■ **What you will do**
All of the data should be output character for character, except the pictures.

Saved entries
· · · · ·

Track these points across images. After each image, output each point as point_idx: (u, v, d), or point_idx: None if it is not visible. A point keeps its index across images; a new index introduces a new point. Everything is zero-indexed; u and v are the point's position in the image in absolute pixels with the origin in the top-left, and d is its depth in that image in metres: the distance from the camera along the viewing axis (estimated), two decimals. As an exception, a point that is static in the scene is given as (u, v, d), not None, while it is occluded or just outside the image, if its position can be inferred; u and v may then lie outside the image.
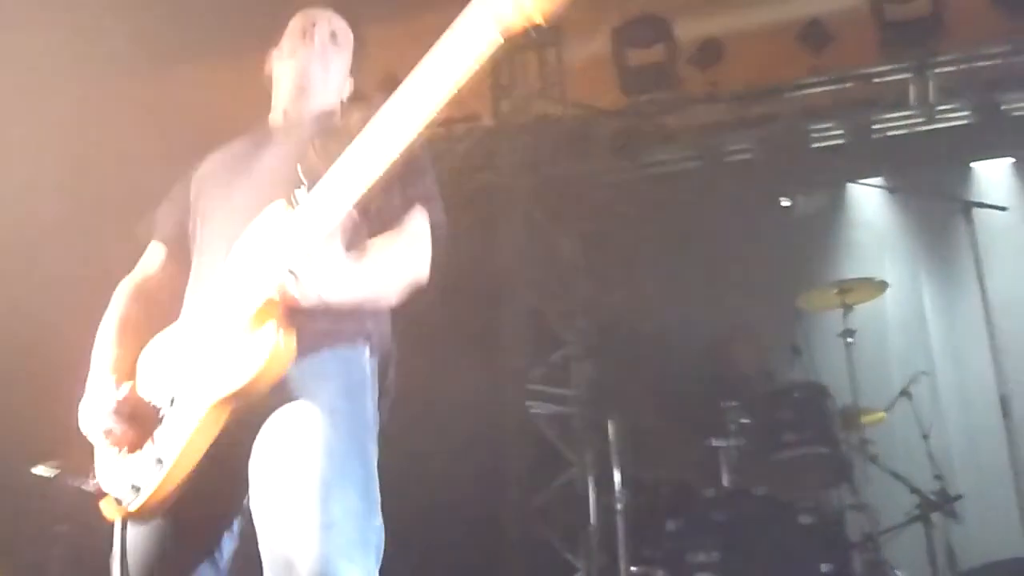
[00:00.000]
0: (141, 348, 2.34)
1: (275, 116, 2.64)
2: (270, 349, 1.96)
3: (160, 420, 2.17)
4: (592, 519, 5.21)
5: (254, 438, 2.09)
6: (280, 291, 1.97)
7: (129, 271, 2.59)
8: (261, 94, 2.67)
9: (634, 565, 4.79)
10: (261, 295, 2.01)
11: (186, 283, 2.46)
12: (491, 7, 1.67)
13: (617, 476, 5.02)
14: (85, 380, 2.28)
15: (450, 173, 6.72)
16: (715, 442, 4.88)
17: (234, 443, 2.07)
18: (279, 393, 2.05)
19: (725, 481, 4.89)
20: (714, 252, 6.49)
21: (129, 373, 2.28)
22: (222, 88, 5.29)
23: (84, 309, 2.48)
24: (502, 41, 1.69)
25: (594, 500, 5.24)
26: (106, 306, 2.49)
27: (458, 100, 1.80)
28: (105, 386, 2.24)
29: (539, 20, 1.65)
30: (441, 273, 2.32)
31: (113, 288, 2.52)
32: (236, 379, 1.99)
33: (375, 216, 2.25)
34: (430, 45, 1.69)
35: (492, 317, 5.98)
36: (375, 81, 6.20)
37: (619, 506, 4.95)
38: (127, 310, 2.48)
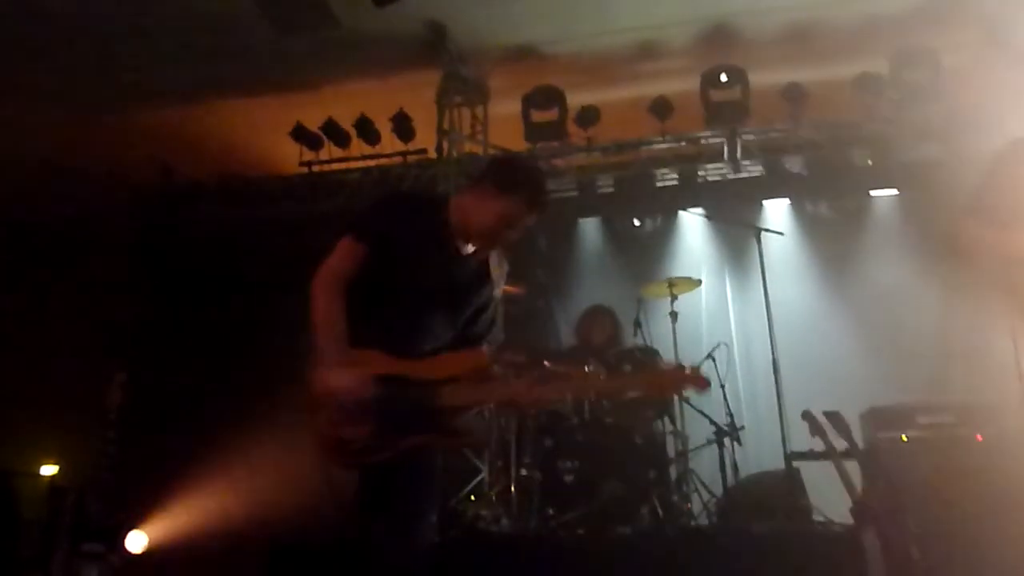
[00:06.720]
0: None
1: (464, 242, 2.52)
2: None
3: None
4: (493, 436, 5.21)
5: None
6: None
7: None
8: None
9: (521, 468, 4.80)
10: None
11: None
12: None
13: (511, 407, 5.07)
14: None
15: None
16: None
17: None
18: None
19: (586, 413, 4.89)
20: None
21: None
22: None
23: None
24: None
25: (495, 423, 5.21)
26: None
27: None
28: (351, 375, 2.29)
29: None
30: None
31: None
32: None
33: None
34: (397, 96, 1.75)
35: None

· · · · ·

■ **Solution to the problem**
Track these points across images. After each image, output each point as point_idx: (u, v, d), or point_idx: None if it is not visible. A point keeps its index across images; a new index introduces a new point. Everything is zero-indexed; u and v are the point's position in the image in absolute pixels with the origin in the top-left, and d is its depth in that image in metres: the distance from the camera along the viewing axis (estimated), two decimals. As an exception, a point that is static in the scene is given as (u, v, d), not None, while it is occluded or just outside the image, if its position can be inferred; u and v may then lie outside the image.
[00:00.000]
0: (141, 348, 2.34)
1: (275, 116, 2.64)
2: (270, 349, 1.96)
3: (160, 420, 2.17)
4: (592, 519, 5.21)
5: (254, 438, 2.09)
6: (280, 291, 1.97)
7: (129, 271, 2.59)
8: (261, 94, 2.67)
9: (634, 565, 4.79)
10: (261, 295, 2.01)
11: (186, 283, 2.46)
12: (491, 7, 1.67)
13: (617, 476, 5.02)
14: (85, 380, 2.28)
15: (450, 173, 6.72)
16: (715, 442, 4.88)
17: (234, 443, 2.07)
18: (279, 393, 2.05)
19: (725, 481, 4.89)
20: (714, 252, 6.49)
21: (129, 373, 2.28)
22: (222, 88, 5.29)
23: (84, 309, 2.48)
24: (502, 41, 1.69)
25: (594, 500, 5.24)
26: (106, 306, 2.49)
27: (458, 100, 1.80)
28: (105, 386, 2.24)
29: (539, 20, 1.65)
30: (441, 273, 2.32)
31: (113, 288, 2.52)
32: (236, 379, 1.99)
33: (375, 216, 2.25)
34: (430, 45, 1.69)
35: (492, 317, 5.98)
36: (375, 81, 6.20)
37: (619, 506, 4.95)
38: (127, 310, 2.48)
[00:06.720]
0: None
1: (464, 242, 2.52)
2: None
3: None
4: (493, 436, 5.21)
5: None
6: None
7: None
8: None
9: (521, 468, 4.80)
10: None
11: None
12: None
13: (511, 407, 5.07)
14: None
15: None
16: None
17: None
18: None
19: (586, 413, 4.89)
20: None
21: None
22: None
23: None
24: None
25: (495, 423, 5.21)
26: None
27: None
28: (351, 375, 2.29)
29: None
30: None
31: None
32: None
33: None
34: (397, 96, 1.75)
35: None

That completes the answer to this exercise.